Rodriguez era begins in Michigan football


Michigan succeeded in luring him from West Virginia to coach the Wolverines.

ANN ARBOR, Mich. (AP) — Rich Rodriguez walked through a flashlight-lit locker room, down a darkened tunnel and stepped onto the Michigan Stadium field for the first time.

“It’s beautiful,” he said with snow covering his dress shoes.

A new era began at Michigan on Monday. The most-winning program in college football ended its first coaching search since hiring Bo Schembechler nearly four decades ago by luring Rodriguez and his spread offense from West Virginia.

The process probably lasted longer than the school wanted and it might not have landed its first choice. Yet, Rodriguez didn’t have a problem with getting the job after LSU’s Les Miles and Rutgers’ Greg Schiano turned down reported opportunities to replace the retiring Lloyd Carr.

“[I] might have been my wife’s third choice, too,” Rodriguez joked.

He is ending a seven-season run at West Virginia, a year after turning down an offer to be Alabama’s coach.

Rodriguez said it took an opportunity of Michigan’s caliber for him to leave his home state and alma mater.

“It was a very difficult decision to leave a place where I grew up,” said Rodriguez, who was born in Grant Town, W.Va., five miles from the birthplace of famed Michigan coach Fielding Yost and about 20 miles from the West Virginia campus. “It was going to take a very special opportunity and a very special place, and I think that’s what this is.”

Rodriguez doesn’t expect to coach West Virginia when it plays Oklahoma in the Fiesta Bowl.

“My focus is going to be on the University of Michigan,” he said. “I don’t think it best serves West Virginia if I’m thinking about the Big House.”

Rodriguez, who was to fly back to West Virginia on Monday, hopes school officials agree that letting him leave right away to assemble his new staff, recruit and evaluate the Wolverines with eligibility remaining is best for both parties.

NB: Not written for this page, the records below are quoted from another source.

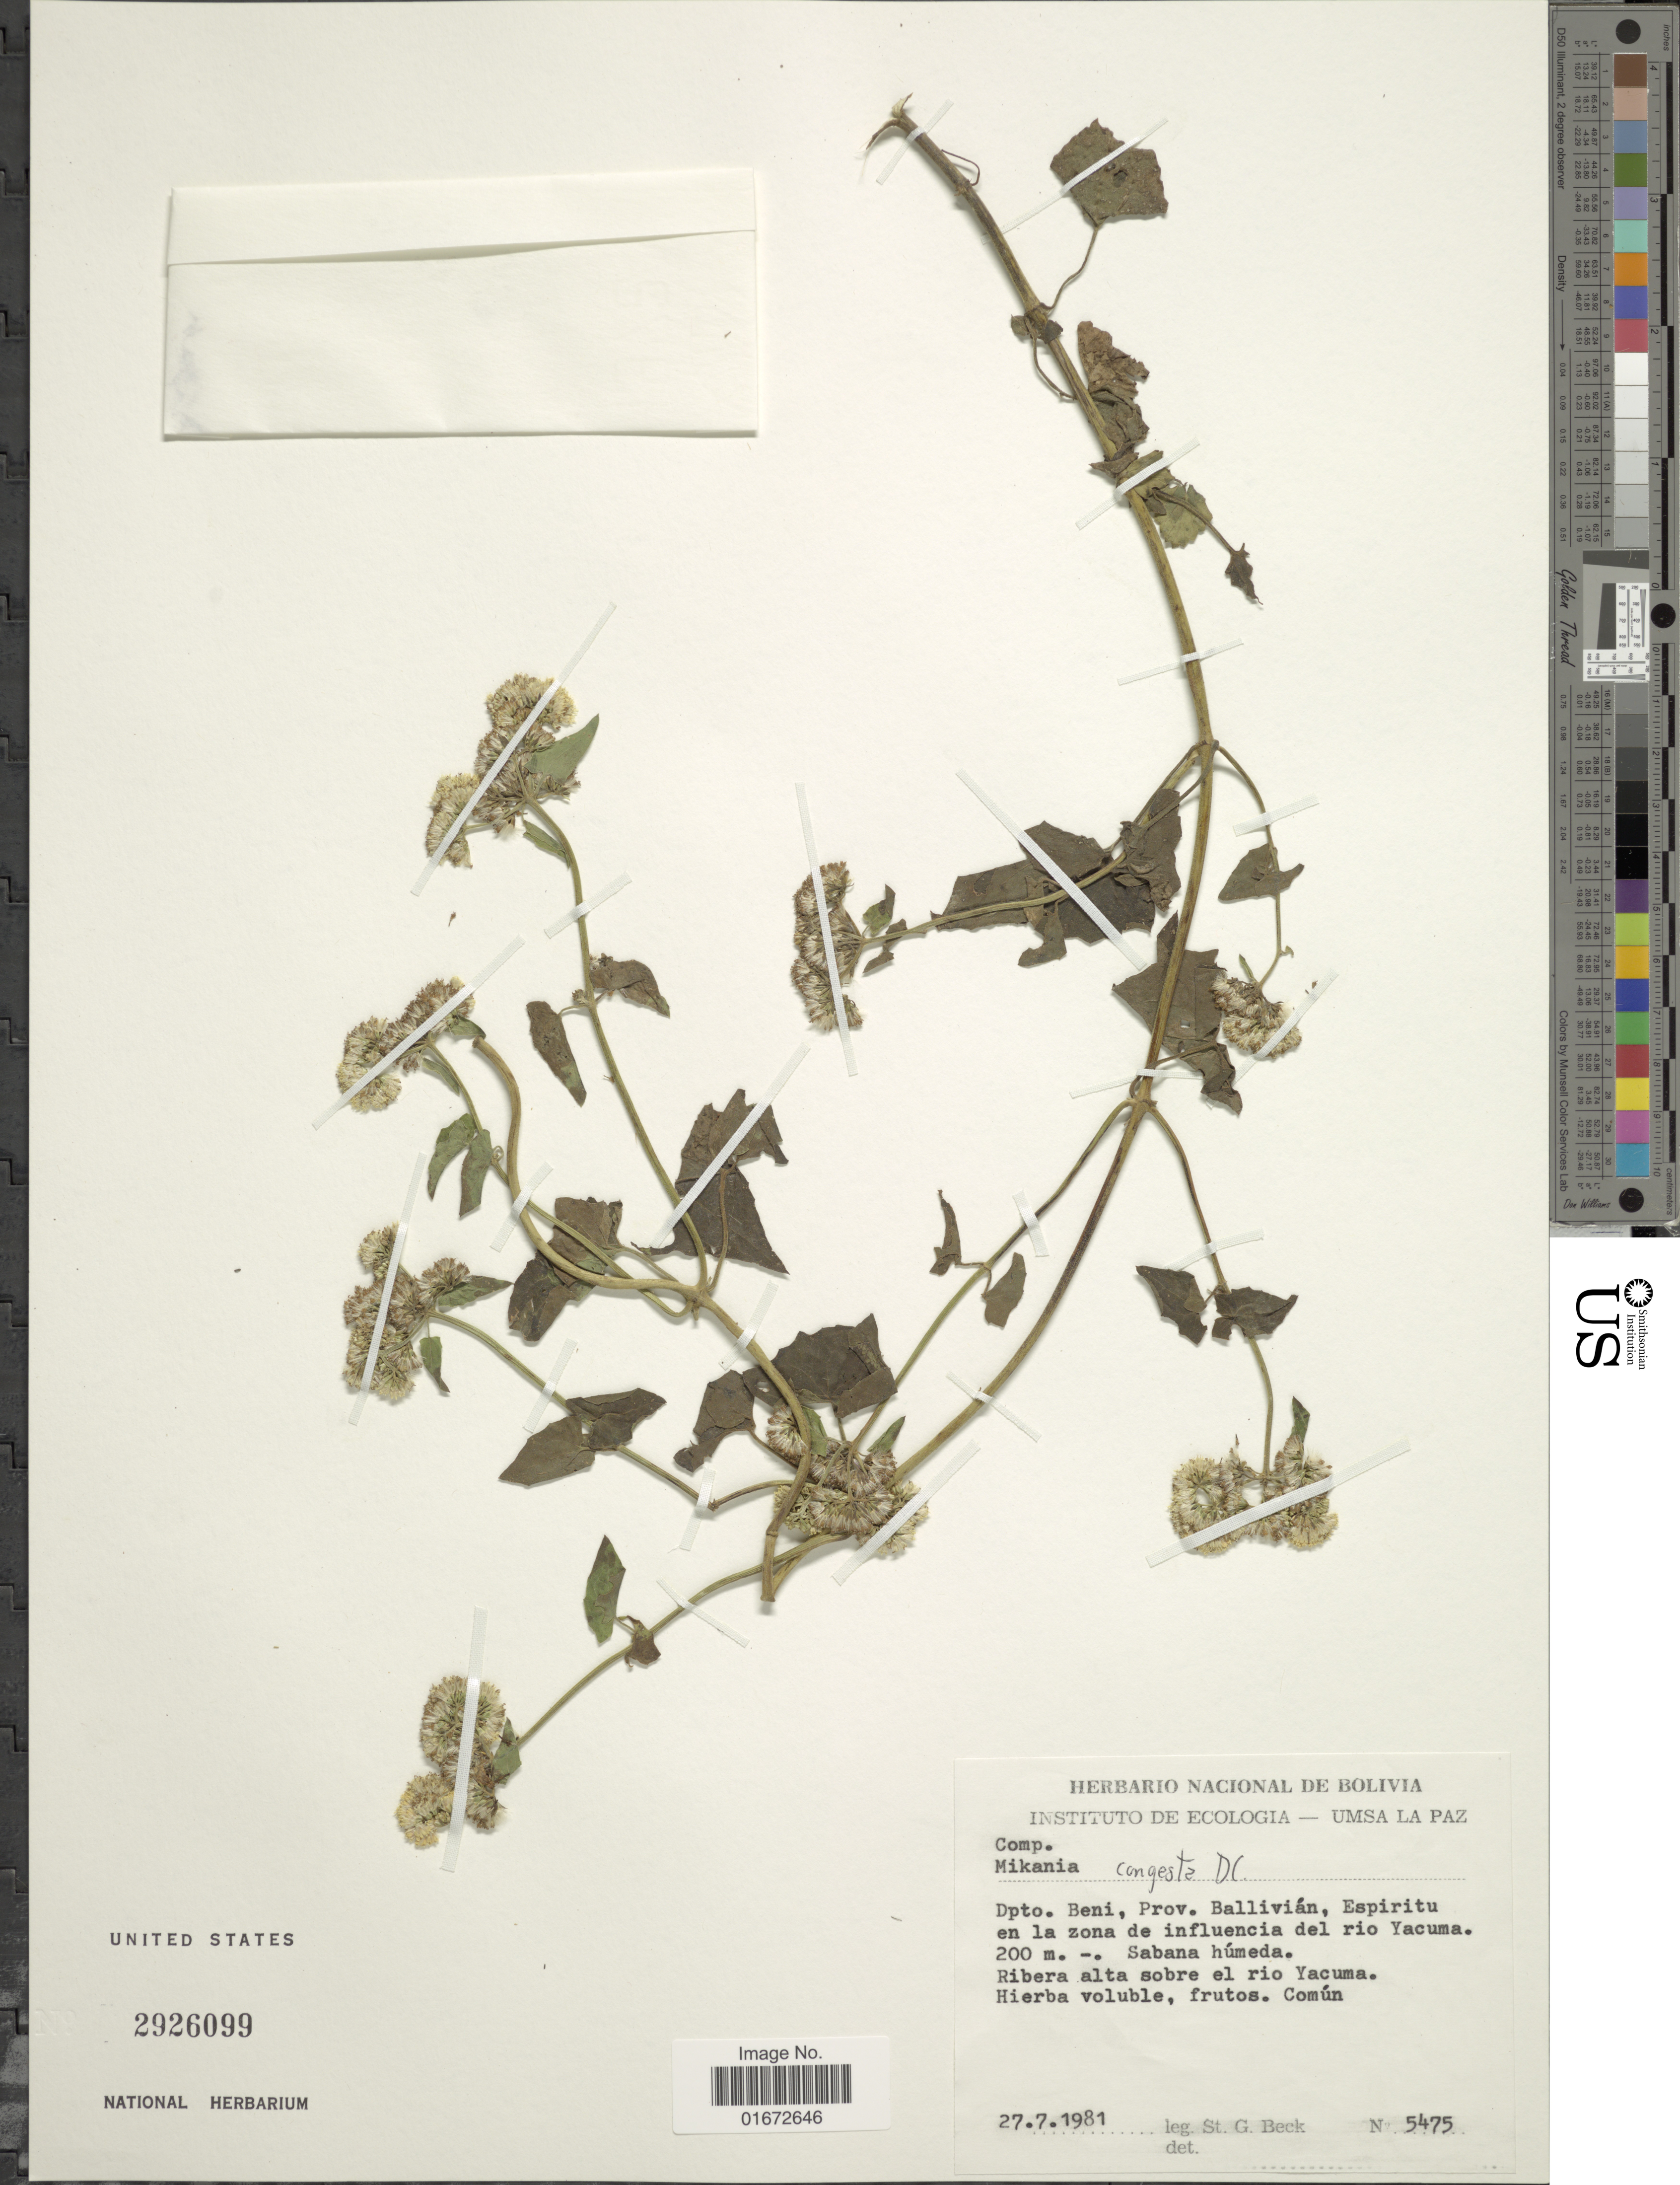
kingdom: Plantae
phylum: Tracheophyta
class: Magnoliopsida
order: Asterales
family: Asteraceae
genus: Mikania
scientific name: Mikania congesta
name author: DC.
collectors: S. G. Beck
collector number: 5475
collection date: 1981-07-27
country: Bolivia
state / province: Beni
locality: Dpto. Beni, Prov. Ballivián, Espiritu en la zona de influencia del rio Yacuma, Sabana húmeda. Ribera alta sobre el rio Yacuma.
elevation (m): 200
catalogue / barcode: US 2926099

Rodriguez is the first head coach to come outside the “Michigan family” as athletic director Bill Martin put it, since Schembechler was hired away from Miami of Ohio in 1969.

“Do you have to be a Michigan man to be a Michigan coach?” Rodriguez asked. “Gosh, I hope not.”

Even though the Wolverines didn’t bring back one of their own in Miles, who played at Michigan and coached under Schembechler, they landed a coach who is much more than a consolation prize.

The 44-year-old Rodriguez built West Virginia into a Big East power, winning the conference championship this year for the fourth time in five seasons and going 60-26 overall. He helped the Mountaineers earn six straight bowl bids and made them one of the most potent offensive teams in the country.

Rodriguez is considered one of the Godfather’s of the spread offense that’s become the rage of college football. The spread will be a dramatic change for Michigan, a school that’s been locked into a more traditional offense and relied on drop-back passers for years.

“I think it’s a great hire,” said Carr, whose 13th and final season as head coach at Michigan will end Jan. 1 at the Capital One Bowl against Florida. “He’s a young guy with great passion and enthusiasm.

“I think everybody that loves this place is excited.”

Rodriguez’s hiring marks the second time in eight months that Michigan lured a coach away from West Virginia, following basketball coach John Beilein’s Morgantown-to-Ann Arbor path.